If the receiver interprets that full value as pure sensor resistance, the apparent temperature rises several degrees above the real process temperature. In this example the card would read about 104.22 degC even though the sensor element itself is still exactly on target at 100 degC.
That is why this tool separates sensor resistance, receiver resistance, and corrected temperature instead of giving you only one number.
Why This Tool Matters
RTD problems often hide in places that a simple resistance table does not reveal: the wrong nominal sensor, a two-wire install with too much lead resistance, or a tolerance class that was never considered during acceptance testing.

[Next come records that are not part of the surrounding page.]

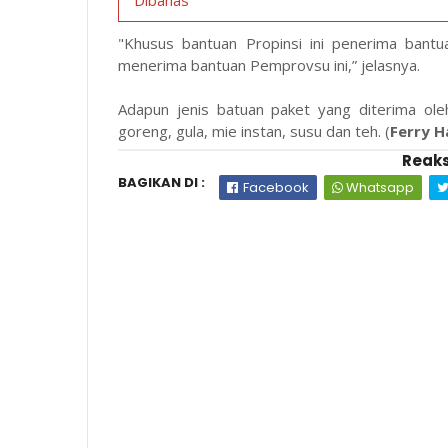
"Khusus bantuan Propinsi ini penerima bant
menerima bantuan Pemprovsu ini,” jelasnya.
Adapun jenis batuan paket yang diterima ole
goreng, gula, mie instan, susu dan teh. (
Ferry H
Reaks
BAGIKAN DI :
Facebook
Whatsapp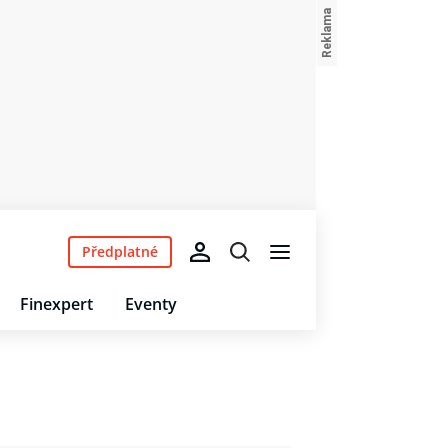
Předplatné
Finexpert
Eventy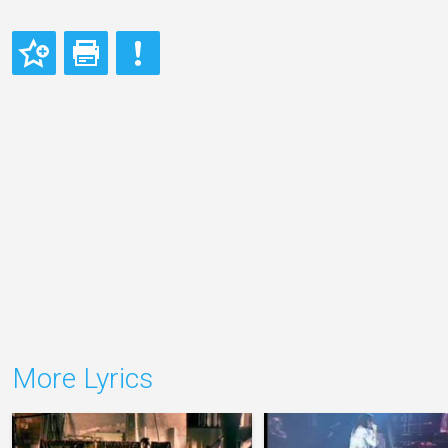
More Lyrics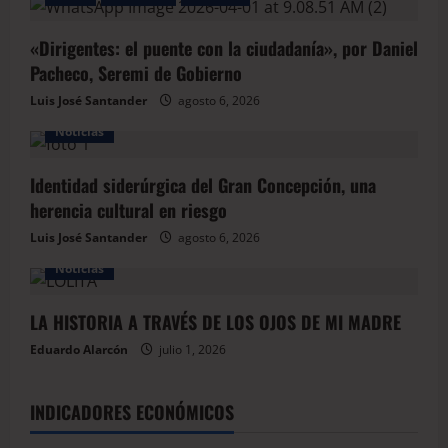
«Dirigentes: el puente con la ciudadanía», por Daniel
Pacheco, Seremi de Gobierno
Luis José Santander
agosto 6, 2026
Noticias
Identidad siderúrgica del Gran Concepción, una
herencia cultural en riesgo
Luis José Santander
agosto 6, 2026
Noticias
LA HISTORIA A TRAVÉS DE LOS OJOS DE MI MADRE
Eduardo Alarcón
julio 1, 2026
INDICADORES ECONÓMICOS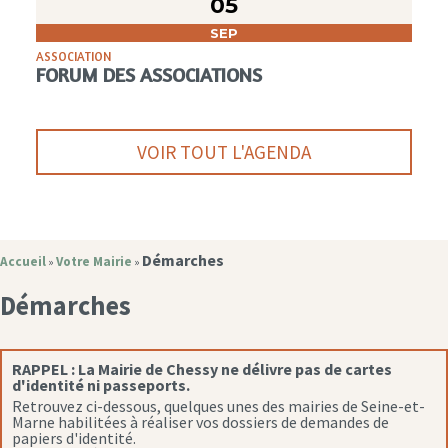
05
SEP
ASSOCIATION
FORUM DES ASSOCIATIONS
VOIR TOUT L'AGENDA
Démarches
Accueil
Votre Mairie
»
»
Démarches
RAPPEL :
La Mairie de Chessy ne délivre pas de cartes
d'identité ni passeports.
Retrouvez ci-dessous, quelques unes des mairies de Seine-et-
Marne habilitées à réaliser vos dossiers de demandes de
papiers d'identité.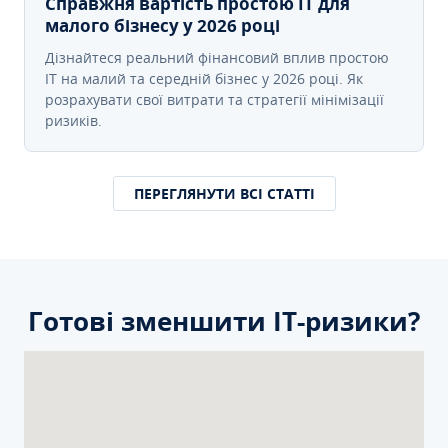
Справжня вартість простою IT для
малого бізнесу у 2026 році
Дізнайтеся реальний фінансовий вплив простою
IT на малий та середній бізнес у 2026 році. Як
розрахувати свої витрати та стратегії мінімізації
ризиків.
ПЕРЕГЛЯНУТИ ВСІ СТАТТІ
Готові зменшити ІТ-ризики?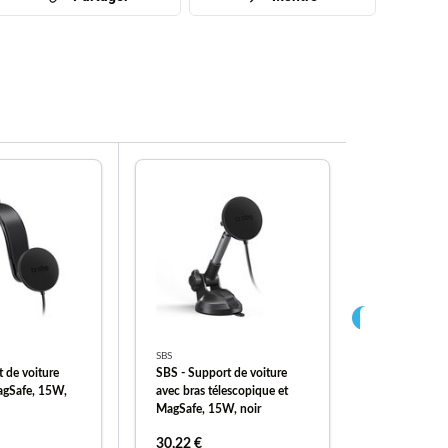
SBS
Spigen
 de voiture
SBS - Support de voiture
Spigen - Étu
agSafe, 15W,
avec bras télescopique et
avec MagSa
MagSafe, 15W, noir
16, noir
30,22 €
34,13 €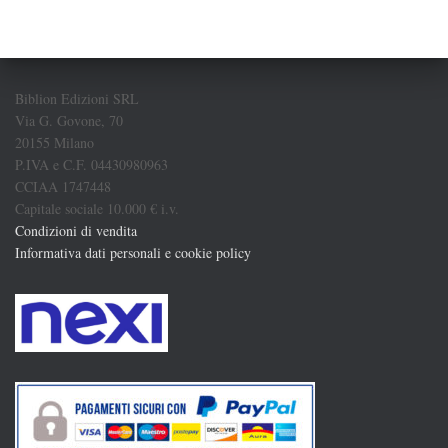
Biblion Edizioni SRL
Via G. Govone, 70
20155 Milano
P.IVA e C.F. 04430980963
CCIAA 1747448
Capitale sociale 10.000 € i.v.
Condizioni di vendita
Informativa dati personali e cookie policy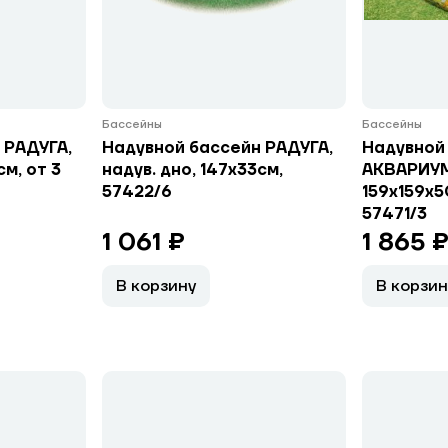
Бассейны
Бассейны
 РАДУГА,
Надувной бассейн РАДУГА,
Надувной
см, от 3
надув. дно, 147х33см,
АКВАРИУМ
57422/6
159х159х5
57471/3
1 061 ₽
1 865 
В корзину
В корзин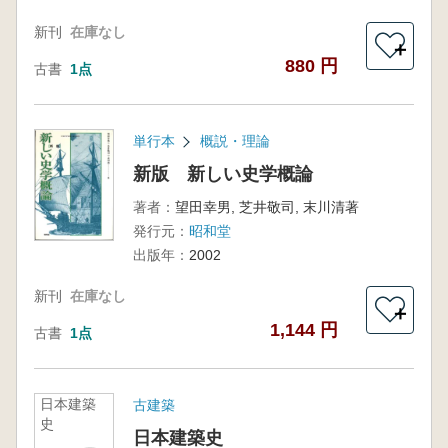
新刊
在庫なし
＋
880 円
古書
1点
単行本
概説・理論
新版 新しい史学概論
著者：
望田幸男, 芝井敬司, 末川清著
発行元：
昭和堂
出版年：
2002
新刊
在庫なし
＋
1,144 円
古書
1点
日本建築
古建築
史
日本建築史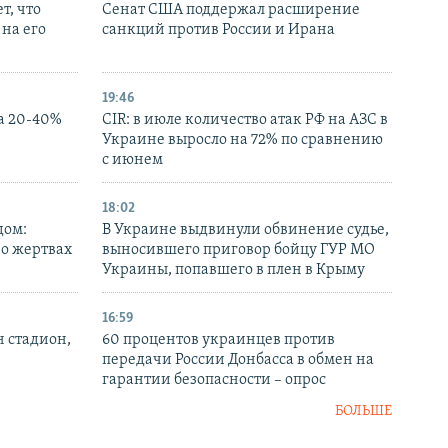
т, что
Сенат США поддержал расширение
на его
санкций против России и Ирана
19:46
а 20-40%
CIR: в июле количество атак РФ на АЗС в
Украине выросло на 72% по сравнению
с июнем
18:02
дом:
В Украине выдвинули обвинение судье,
 о жертвах
выносившего приговор бойцу ГУР МО
Украины, попавшего в плен в Крыму
16:59
н стадион,
60 процентов украинцев против
передачи России Донбасса в обмен на
гарантии безопасности – опрос
БОЛЬШЕ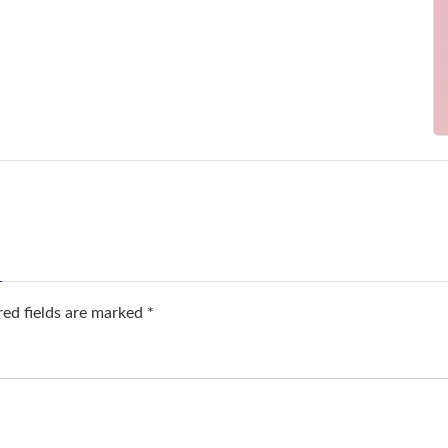
ed fields are marked
*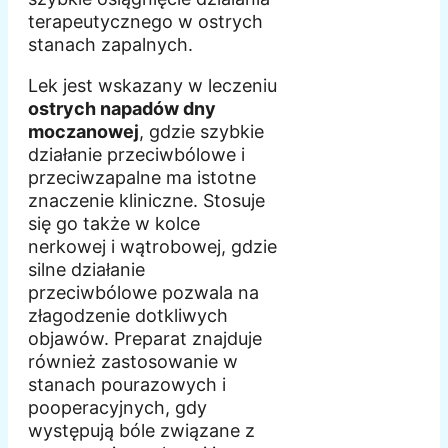
terapeutycznego w ostrych
stanach zapalnych.
Lek jest wskazany w leczeniu
ostrych napadów dny
moczanowej
, gdzie szybkie
działanie przeciwbólowe i
przeciwzapalne ma istotne
znaczenie kliniczne. Stosuje
się go także w kolce
nerkowej i wątrobowej, gdzie
silne działanie
przeciwbólowe pozwala na
złagodzenie dotkliwych
objawów. Preparat znajduje
również zastosowanie w
stanach pourazowych i
pooperacyjnych, gdy
występują bóle związane z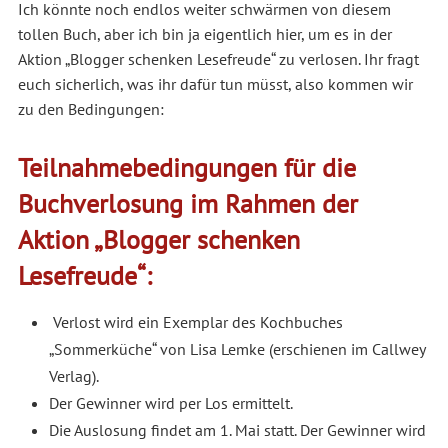
Ich könnte noch endlos weiter schwärmen von diesem
tollen Buch, aber ich bin ja eigentlich hier, um es in der
Aktion „Blogger schenken Lesefreude“ zu verlosen. Ihr fragt
euch sicherlich, was ihr dafür tun müsst, also kommen wir
zu den Bedingungen:
Teilnahmebedingungen für die
Buchverlosung im Rahmen der
Aktion „Blogger schenken
Lesefreude“:
Verlost wird ein Exemplar des Kochbuches
„Sommerküche“ von Lisa Lemke (erschienen im Callwey
Verlag).
Der Gewinner wird per Los ermittelt.
Die Auslosung findet am 1. Mai statt. Der Gewinner wird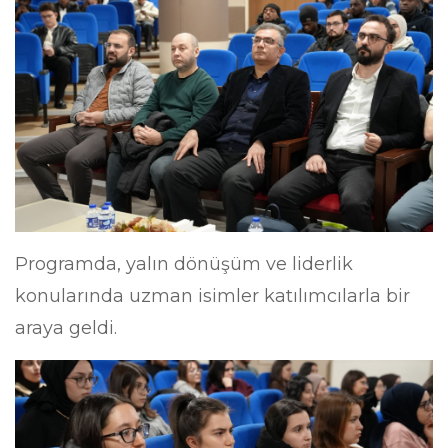
Programda, yalın dönüşüm ve liderlik
konularında uzman isimler katılımcılarla bir
araya geldi.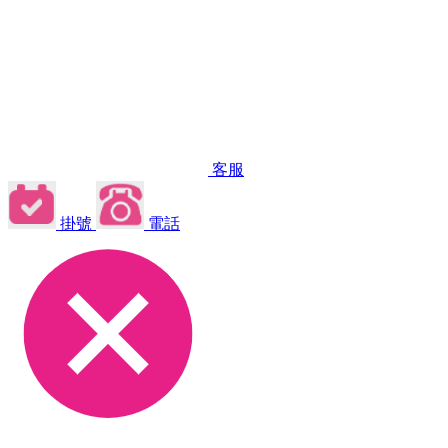
客服
掛號
電話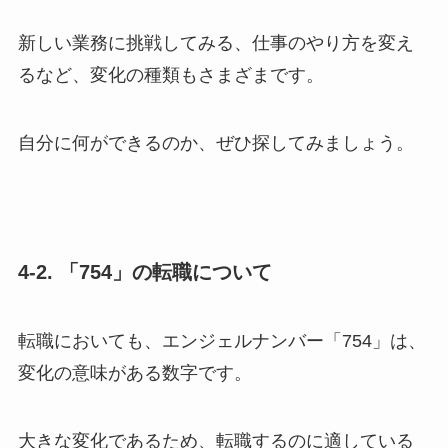
新しい業務に挑戦してみる、仕事のやり方を変え
るなど、変化の種類もさまざまです。
自分に何ができるのか、ぜひ探してみましょう。
4-2. 「754」の転職について
転職においても、エンジェルナンバー「754」は、
変化の意味がある数字です。
大きな変化であるため、転職するのに適している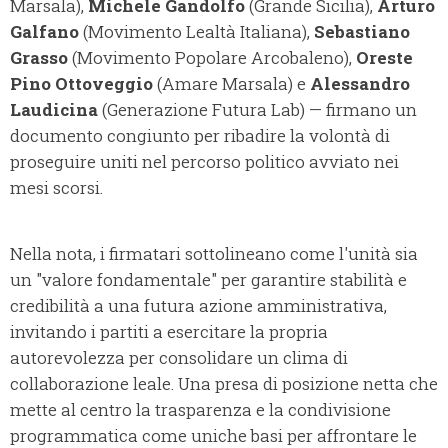
Marsala),
Michele Gandolfo
(Grande Sicilia),
Arturo
Galfano
(Movimento Lealtà Italiana),
Sebastiano
Grasso
(Movimento Popolare Arcobaleno),
Oreste
Pino Ottoveggio
(Amare Marsala) e
Alessandro
Laudicina
(Generazione Futura Lab) — firmano un
documento congiunto per ribadire la volontà di
proseguire uniti nel percorso politico avviato nei
mesi scorsi.
Nella nota, i firmatari sottolineano come l'unità sia
un "valore fondamentale" per garantire stabilità e
credibilità a una futura azione amministrativa,
invitando i partiti a esercitare la propria
autorevolezza per consolidare un clima di
collaborazione leale. Una presa di posizione netta che
mette al centro la trasparenza e la condivisione
programmatica come uniche basi per affrontare le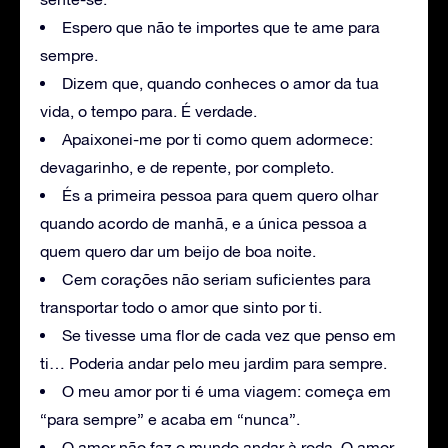
Espero que não te importes que te ame para
sempre.
Dizem que, quando conheces o amor da tua
vida, o tempo para. É verdade.
Apaixonei-me por ti como quem adormece:
devagarinho, e de repente, por completo.
És a primeira pessoa para quem quero olhar
quando acordo de manhã, e a única pessoa a
quem quero dar um beijo de boa noite.
Cem corações não seriam suficientes para
transportar todo o amor que sinto por ti.
Se tivesse uma flor de cada vez que penso em
ti… Poderia andar pelo meu jardim para sempre.
O meu amor por ti é uma viagem: começa em
“para sempre” e acaba em “nunca”.
O amor não faz o mundo andar à roda. O amor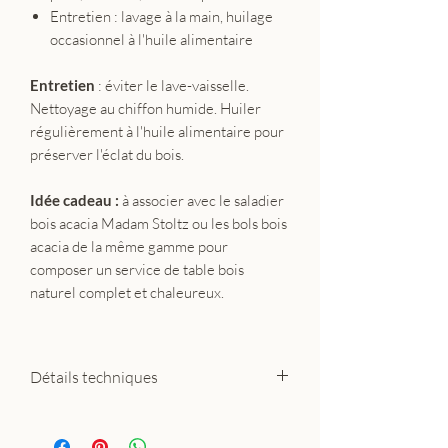
Entretien : lavage à la main, huilage
occasionnel à l'huile alimentaire
Entretien
: éviter le lave-vaisselle.
Nettoyage au chiffon humide. Huiler
régulièrement à l'huile alimentaire pour
préserver l'éclat du bois.
Idée cadeau :
à associer avec le saladier
bois acacia Madam Stoltz ou les bols bois
acacia de la même gamme pour
composer un service de table bois
naturel complet et chaleureux.
Détails techniques
Matière : bois d'acacia naturel
Tailles disponibles : Ø 20 cm / Ø 25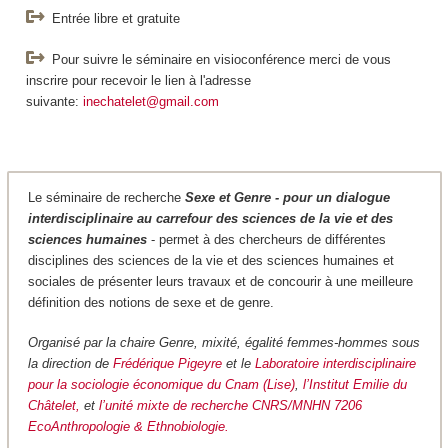
Entrée libre et gratuite
Pour suivre le séminaire en visioconférence merci de vous
inscrire pour recevoir le lien à l'adresse
suivante:
inechatelet@gmail.com
Le séminaire de recherche
Sexe et Genre - pour un dialogue
interdisciplinaire au carrefour des sciences de la vie et des
sciences humaines
- permet à des chercheurs de différentes
disciplines des sciences de la vie et des sciences humaines et
sociales de présenter leurs travaux et de concourir à une meilleure
définition des notions de sexe et de genre.
Organisé par la chaire Genre, mixité, égalité femmes-hommes sous
la direction de
Frédérique Pigeyre
et le
Laboratoire interdisciplinaire
pour la sociologie économique du Cnam (Lise)
,
l’Institut Emilie du
Châtelet,
et
l’unité mixte de recherche CNRS/MNHN 7206
EcoAnthropologie & Ethnobiologie.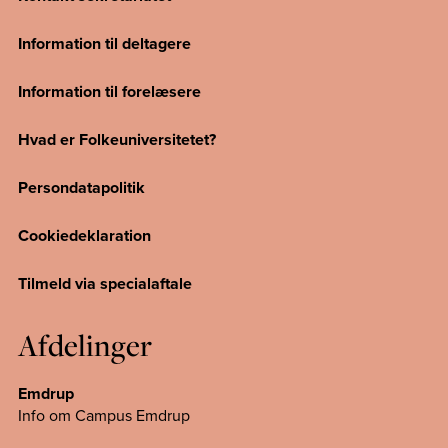
Information til deltagere
Information til forelæsere
Hvad er Folkeuniversitetet?
Persondatapolitik
Cookiedeklaration
Tilmeld via specialaftale
Afdelinger
Emdrup
Info om Campus Emdrup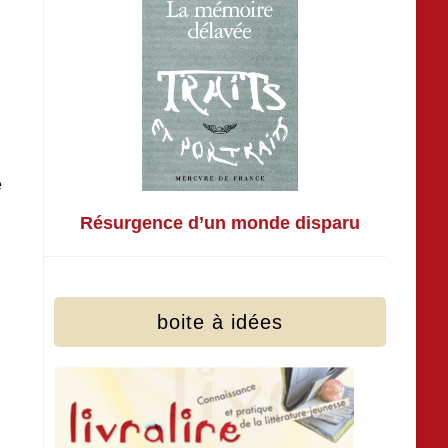
e
Résurgence d’un monde disparu
boite à idées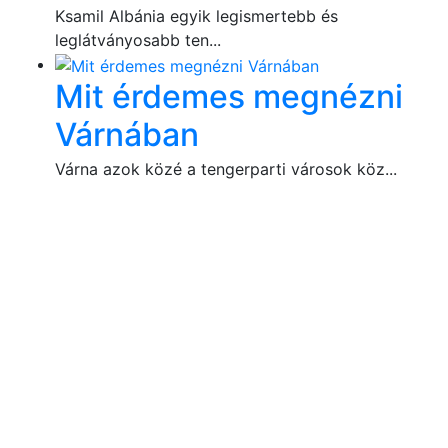
Ksamil Albánia egyik legismertebb és
leglátványosabb ten...
Mit érdemes megnézni
Várnában
Várna azok közé a tengerparti városok köz...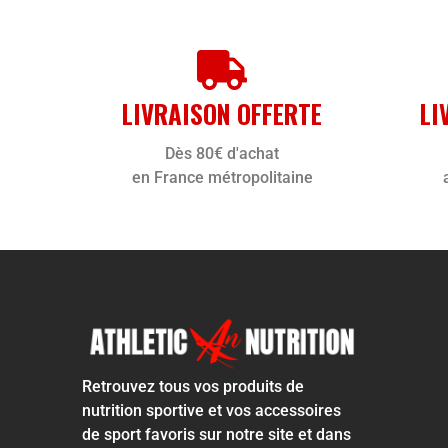
LIVRAISON OFFERTE
LI
Dès 80€ d'achat
en France métropolitaine
Retrouvez tous vos produits de
nutrition sportive et vos accessoires
de sport favoris sur notre site et dans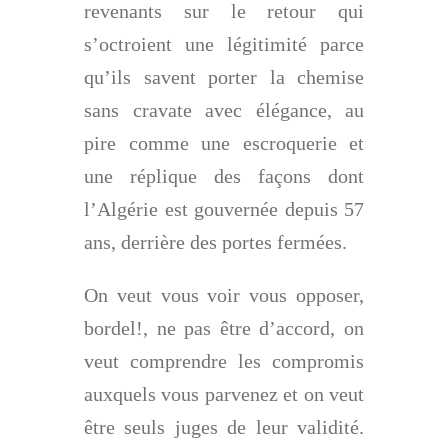
revenants sur le retour qui
s’octroient une légitimité parce
qu’ils savent porter la chemise
sans cravate avec élégance, au
pire comme une escroquerie et
une réplique des façons dont
l’Algérie est gouvernée depuis 57
ans, derrière des portes fermées.
On veut vous voir vous opposer,
bordel!, ne pas être d’accord, on
veut comprendre les compromis
auxquels vous parvenez et on veut
être seuls juges de leur validité.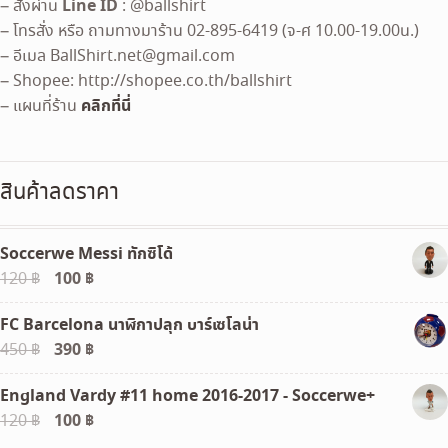
Line ID
– สั่งผ่าน
: @ballshirt
– โทรสั่ง หรือ ถามทางมาร้าน 02-895-6419 (จ-ศ 10.00-19.00น.)
– อีเมล
BallShirt.net@gmail.com
– Shopee: http://shopee.co.th/ballshirt
คลิกที่นี่
– แผนที่ร้าน
สินค้าลดราคา
Soccerwe Messi ทักซิโด้
Original
100
฿
Current
120
฿
price
price
FC Barcelona นาฬิกาปลุก บาร์เซโลน่า
was:
is:
Original
390
฿
Current
450
฿
120 ฿.
100 ฿.
price
price
England Vardy #11 home 2016-2017 - Soccerwe+
was:
is:
Original
100
฿
Current
120
฿
450 ฿.
390 ฿.
price
price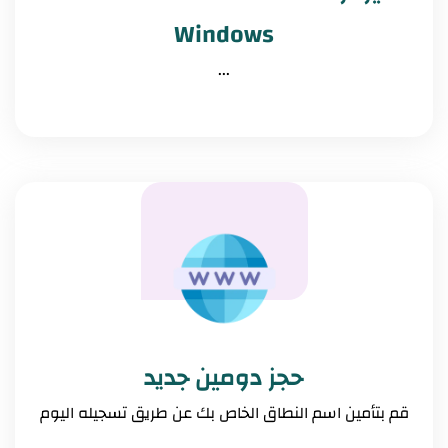
Windows
...
حجز دومين جديد
قم بتأمين اسم النطاق الخاص بك عن طريق تسجيله اليوم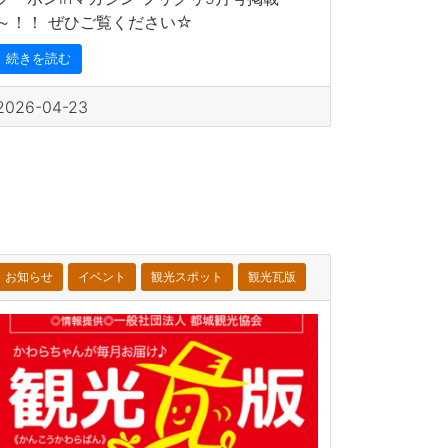
～！！ ぜひご覧ください☆
続きを読む
2026-04-23
お知らせ
イベント
観光スポット
観光瓦版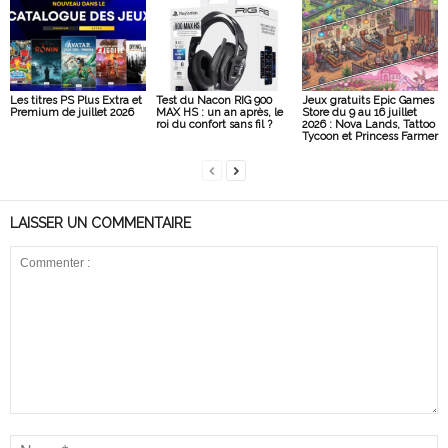
Les titres PS Plus Extra et
Test du Nacon RIG 900
Jeux gratuits Epic Games
Premium de juillet 2026
MAX HS : un an après, le
Store du 9 au 16 juillet
roi du confort sans fil ?
2026 : Nova Lands, Tattoo
Tycoon et Princess Farmer
LAISSER UN COMMENTAIRE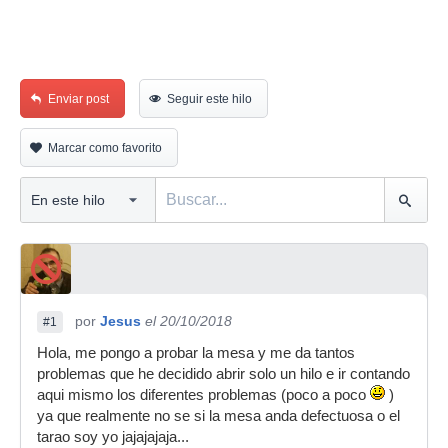
Enviar post
Seguir este hilo
Marcar como favorito
por
Jesus
el 20/10/2018
#1
Hola, me pongo a probar la mesa y me da tantos
problemas que he decidido abrir solo un hilo e ir contando
aqui mismo los diferentes problemas (poco a poco
)
ya que realmente no se si la mesa anda defectuosa o el
tarao soy yo jajajajaja...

The practical job is rarely just converting one point. It is proving that the sensor, wiring, transmitter, and acceptance window all agree before the value goes into a PLC, historian, or control loop.
That is why the page combines inverse conversion, class tolerance, wire-mode correction, and table generation in one workflow.